## begin Records to use

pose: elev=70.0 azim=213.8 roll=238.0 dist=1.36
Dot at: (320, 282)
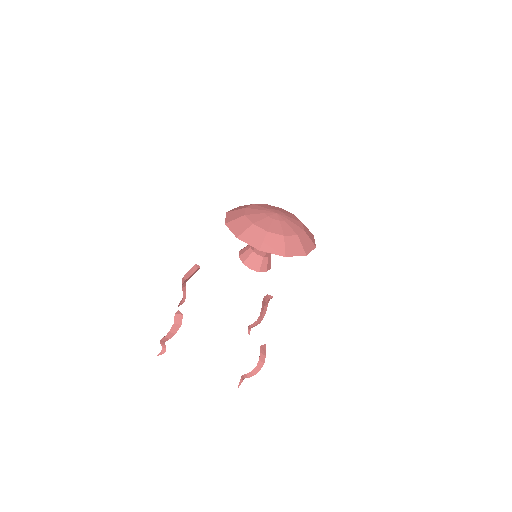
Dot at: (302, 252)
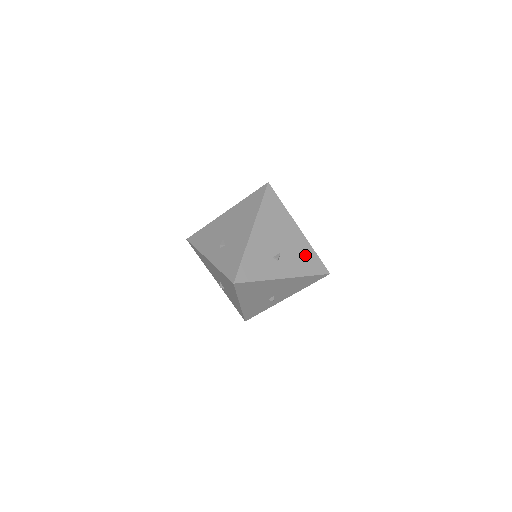
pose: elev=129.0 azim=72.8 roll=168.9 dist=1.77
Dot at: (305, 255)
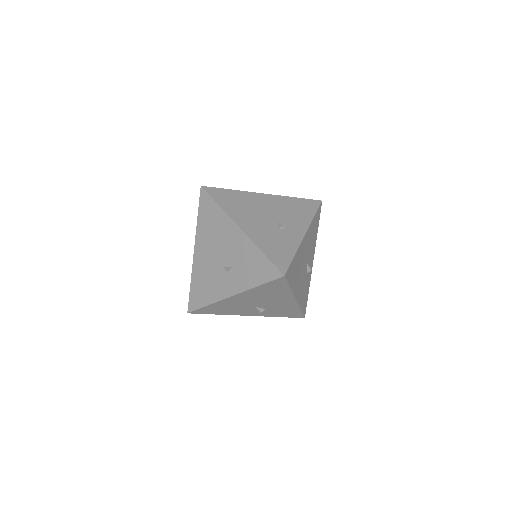
Dot at: (292, 206)
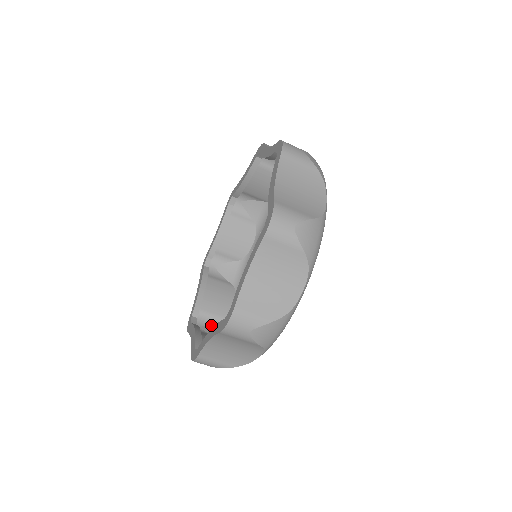
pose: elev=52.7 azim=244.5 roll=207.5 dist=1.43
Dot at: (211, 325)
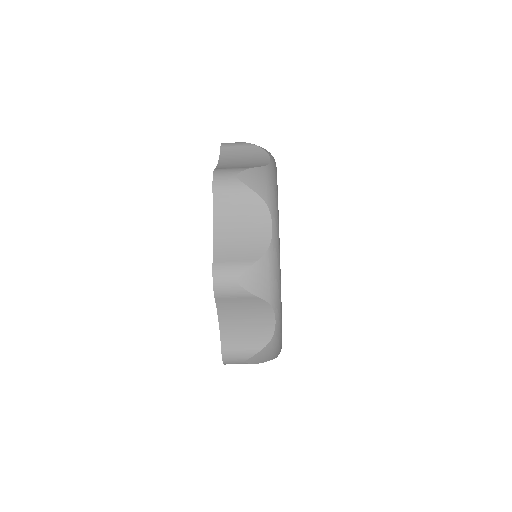
Dot at: occluded
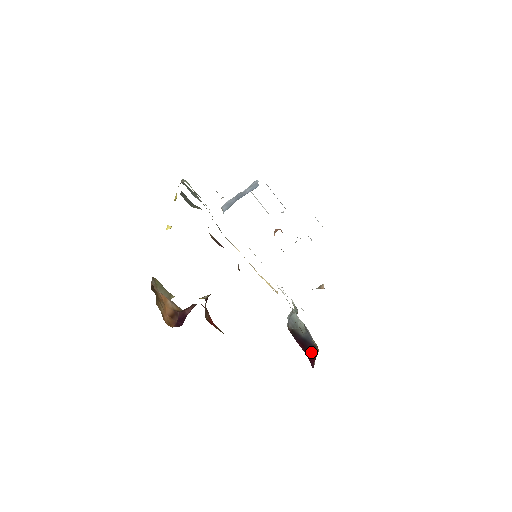
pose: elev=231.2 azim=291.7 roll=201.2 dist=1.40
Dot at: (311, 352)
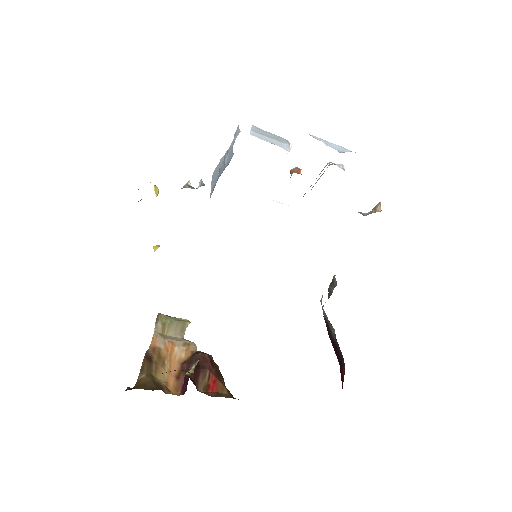
Dot at: (341, 366)
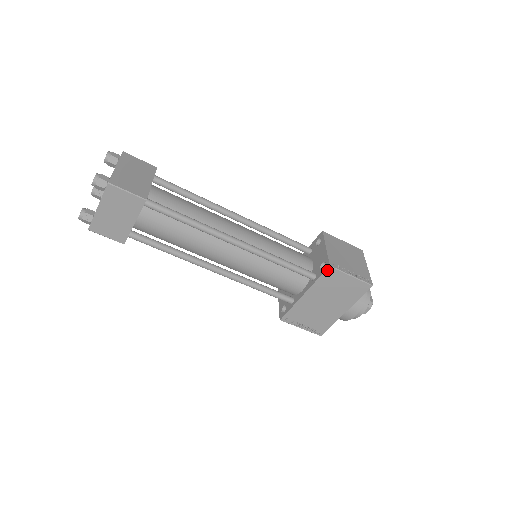
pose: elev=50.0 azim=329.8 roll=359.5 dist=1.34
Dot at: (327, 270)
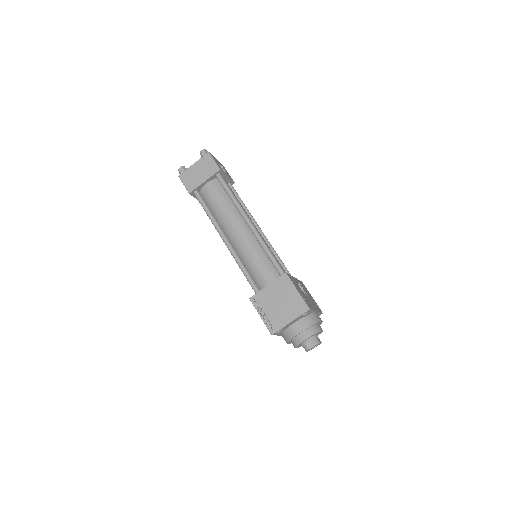
Dot at: (251, 299)
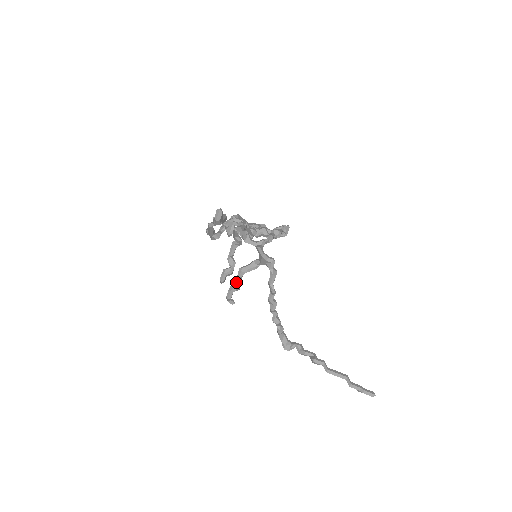
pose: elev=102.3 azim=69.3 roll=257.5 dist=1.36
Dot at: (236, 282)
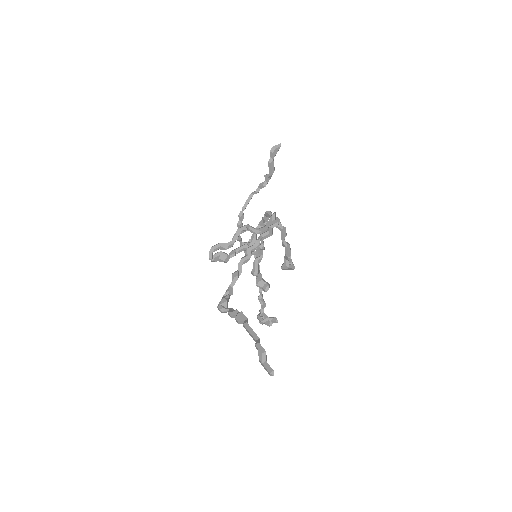
Dot at: (230, 241)
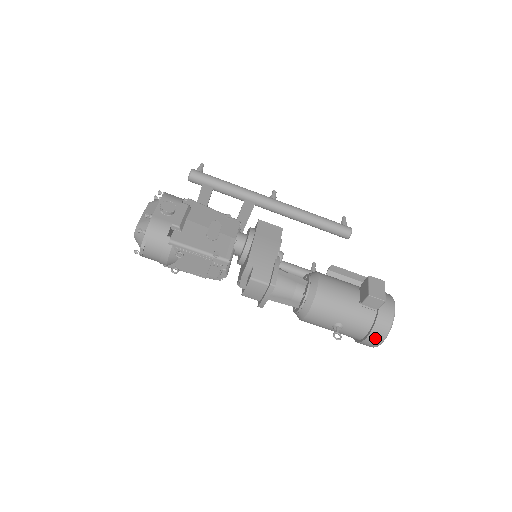
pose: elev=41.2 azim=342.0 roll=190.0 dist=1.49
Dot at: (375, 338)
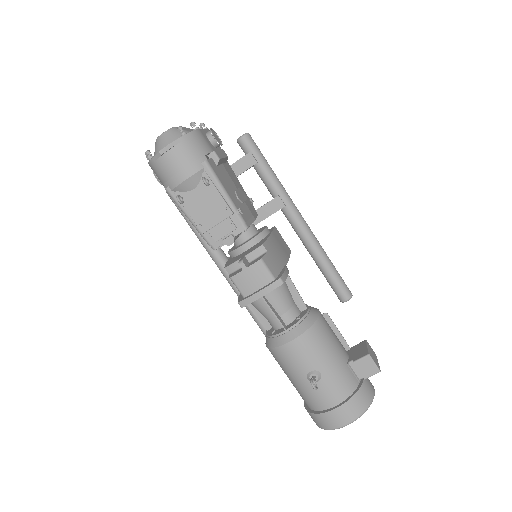
Dot at: (346, 413)
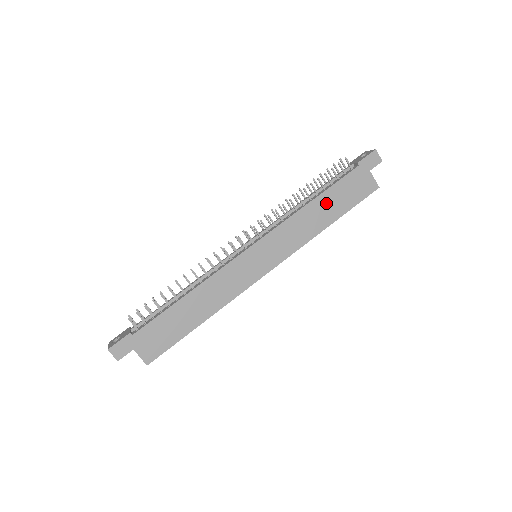
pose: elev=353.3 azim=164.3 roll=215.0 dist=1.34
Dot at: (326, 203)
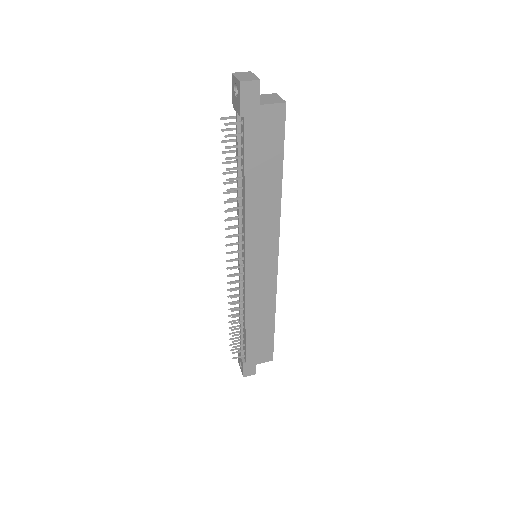
Dot at: (258, 178)
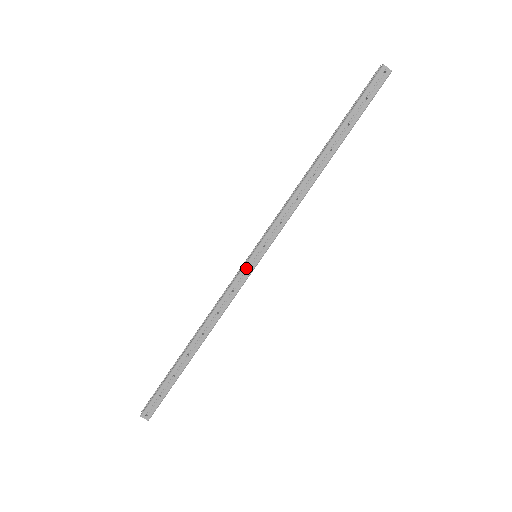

## end Records to use

Stated task :: Reproduce verbatim the lines from the one containing "pose: elev=102.3 azim=69.3" through the last of the lines, and leave the pictures out of your answer.

Full solution ::
pose: elev=102.3 azim=69.3 roll=257.5 dist=1.36
Dot at: (236, 282)
Dot at: (230, 241)
pose: elev=41.2 azim=342.0 roll=190.0 dist=1.49
Dot at: (375, 338)
Dot at: (346, 413)
pose: elev=353.3 azim=164.3 roll=215.0 dist=1.34
Dot at: (326, 203)
Dot at: (258, 178)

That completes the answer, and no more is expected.